Éditions çà et là – 204 pages

Depuis le 23 août 2012 en librairie.

Archive du blog Gwordia

Ma note : 4,25 / 5

Album : 20 euros

Dessous, premier roman graphique de Leela Corman, est une plongée dans le Lower East Side New Yorkais du début du XXe siècle ainsi que, par moments, dans la Russie de la fin du XIXe. Traitant des mœurs d’une époque en général et de celle de la communauté juive en particulier, c’est avant tout la condition féminine dont l’auteur parle en nous faisant suivre les pas d’Esther et Fanya, jumelles fusionnelles que les hasards de la vie aux apparences anodines vont pourtant séparer.

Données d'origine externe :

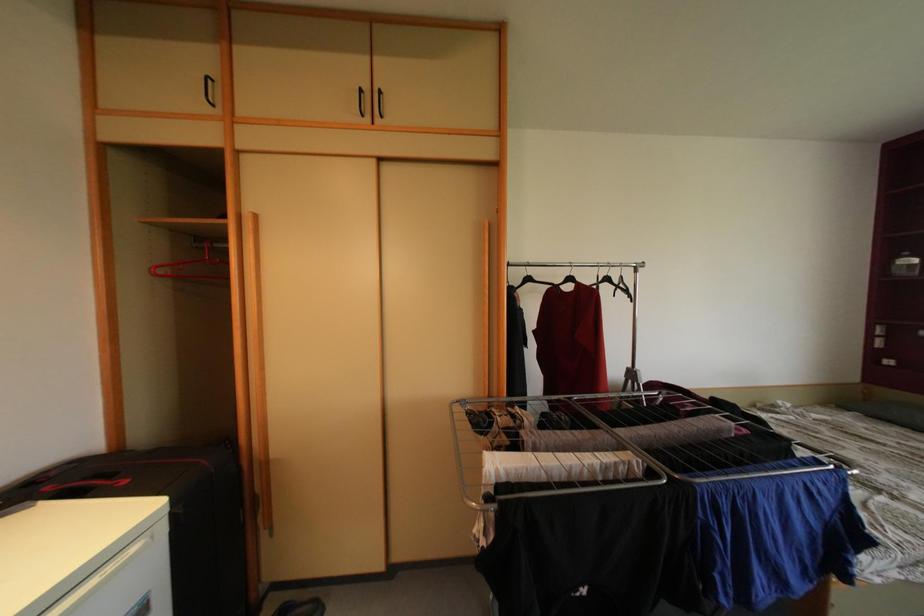
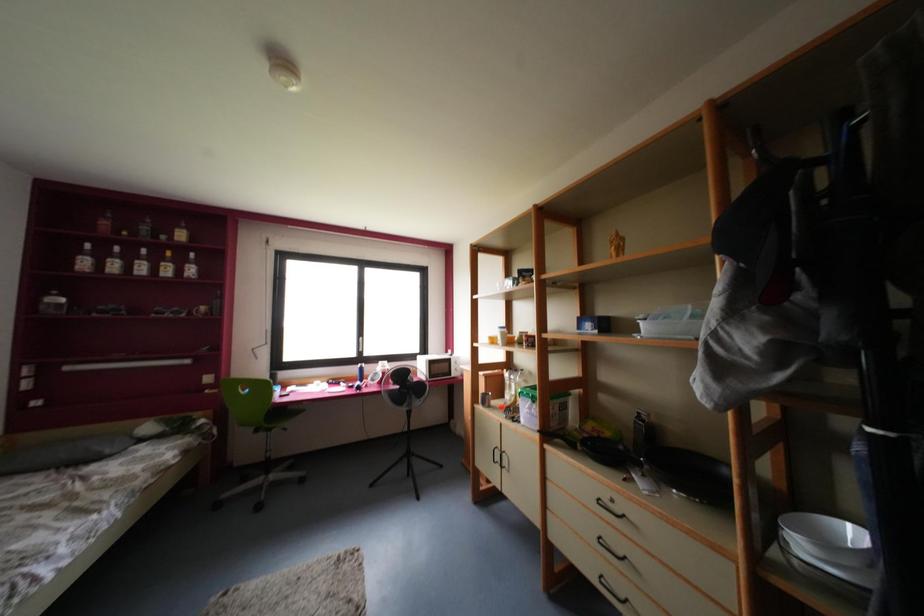
Question: The camera is either moving clockwise (left) or counter-clockwise (right) around the object. The first image is from the beginning of the video and the second image is from the end. Is the camera moving left or right when shooting the video?

Choices:
 (A) Left
 (B) Right

Answer: (A)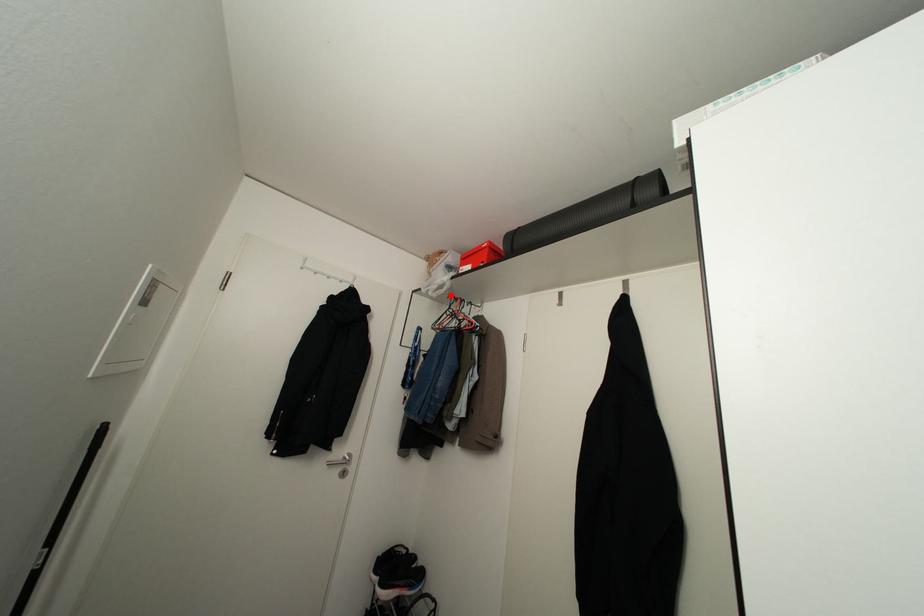
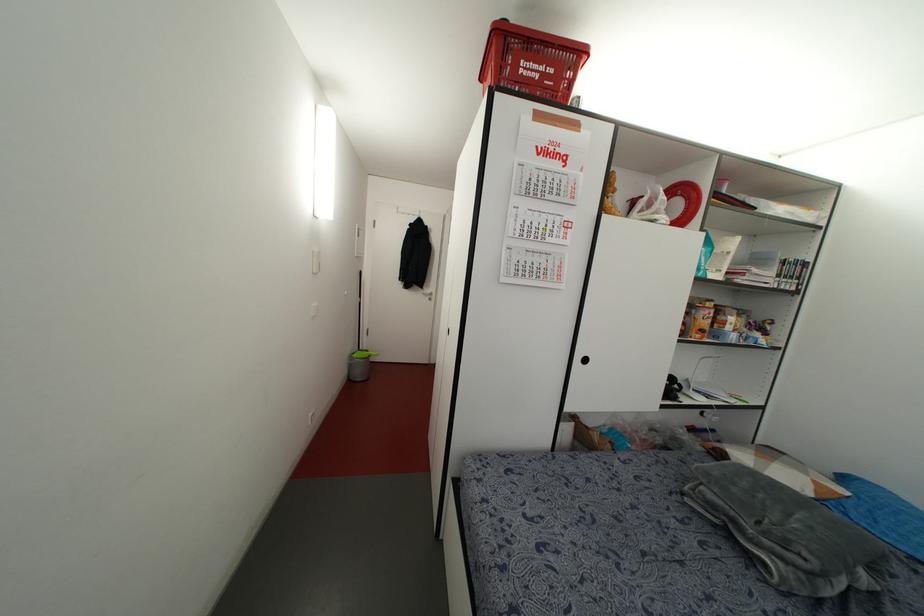
Question: I am providing you with two images of the same scene from different viewpoints. A red point is marked on the first image. Can you still see the location of the red point in image 2?

Choices:
 (A) Yes
 (B) No

Answer: (B)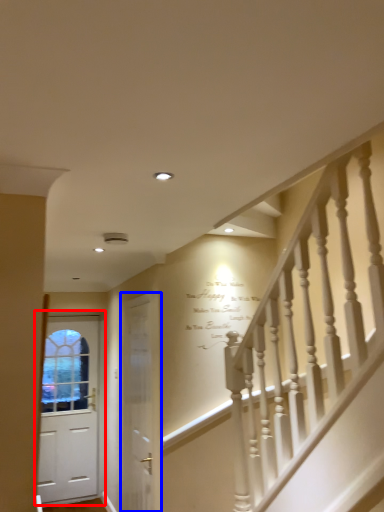
Question: Which object appears farthest to the camera in this image, door (highlighted by a red box) or door (highlighted by a blue box)?

Choices:
 (A) door
 (B) door

Answer: (A)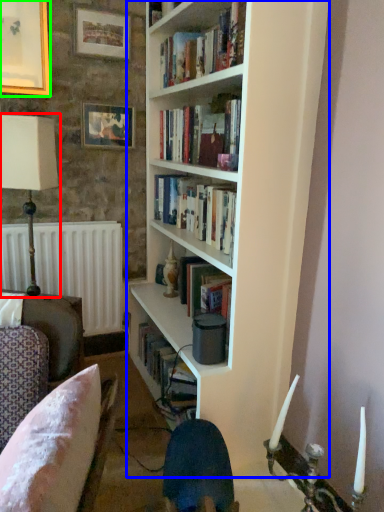
Question: Which object is positioned farthest from table lamp (highlighted by a red box)? Select from bookcase (highlighted by a blue box) and picture frame (highlighted by a green box).

Choices:
 (A) bookcase
 (B) picture frame

Answer: (A)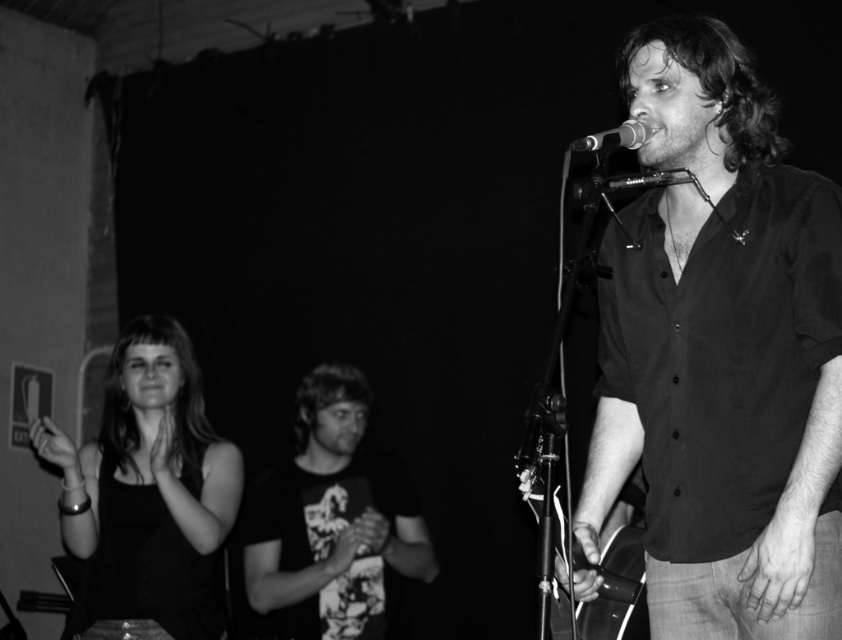
What is located at the coordinates point (721,355)?

The black matte shirt at center is located at point (721,355).

Based on the scene description, can you determine which object is closer to the camera between the black tank top at left and the metallic acoustic guitar at center?

The black tank top at left is closer to the camera because the metallic acoustic guitar at center is behind it.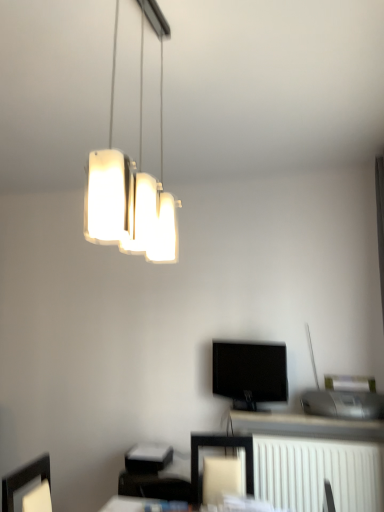
Question: Considering the relative sizes of white plastic radiator at lower right and white matte lamp at upper center in the image provided, is white plastic radiator at lower right smaller than white matte lamp at upper center?

Choices:
 (A) yes
 (B) no

Answer: (B)

Question: Would you say white plastic radiator at lower right is a long distance from white matte lamp at upper center?

Choices:
 (A) no
 (B) yes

Malgré des existences radicalement opposées, ces deux intenses et puissantes héroïnes conservent une identique ambition : celle de rester maîtresses de leurs destinées, au mépris des conventions et au risque de se perdre en chemin…

De ces destins entrelacés, Leela Corman brosse un portrait de l’émancipation des femmes au cours d’une époque en mouvement et au cœur d’un monde sans concession souvent violent à leur endroit. Pas une des grandes thématiques féministes ne manque à l’appel : éducation, mariage forcé, prostitution, avortement

Le graphisme de Leela Corman n’est pas sans rappeler l’univers de Marjane Satrapi. Le décor tout de noir et de blanc très Art déco retranscrit parfaitement l’atmosphère de l’époque, symbolise la rudesse de la vie d’alors aussi bien que le caractère austère de la culture évoquée. La documentation pointue sur laquelle s’est appuyée l’auteur est sublimée par l’expressionnisme des illustrations très détaillées – notamment en ce qui concerne les scènes de rue et les tenues – infiniment esthétiques.

Comme l’Histoire l’a déjà conté – et le narre encore -, la libération de la femme s’est faite dans la douleur. Pas de surprise donc, Leela Corman, comme pour son trait, construit son fond sur la noirceur. Sûr, l’on ne ressort pas indemne de cet hymne à la liberté, mais qu’il est bon de se faire cabosser quand il s’agit d’humanité ! Entre justesse et sensibilité, cette lecture pleine de sens n’a qu’un seul petit défaut : l’absence de traduction de la plupart des termes yiddish employés, même si cela ne gène en aucun cas la lecture.

Merci à la bibliothèque en ligne Libfly et aux Éditions çà et là de m’avoir offert l’opportunité de découvrir ce livre dans le cadre de l’opération La voie des indés.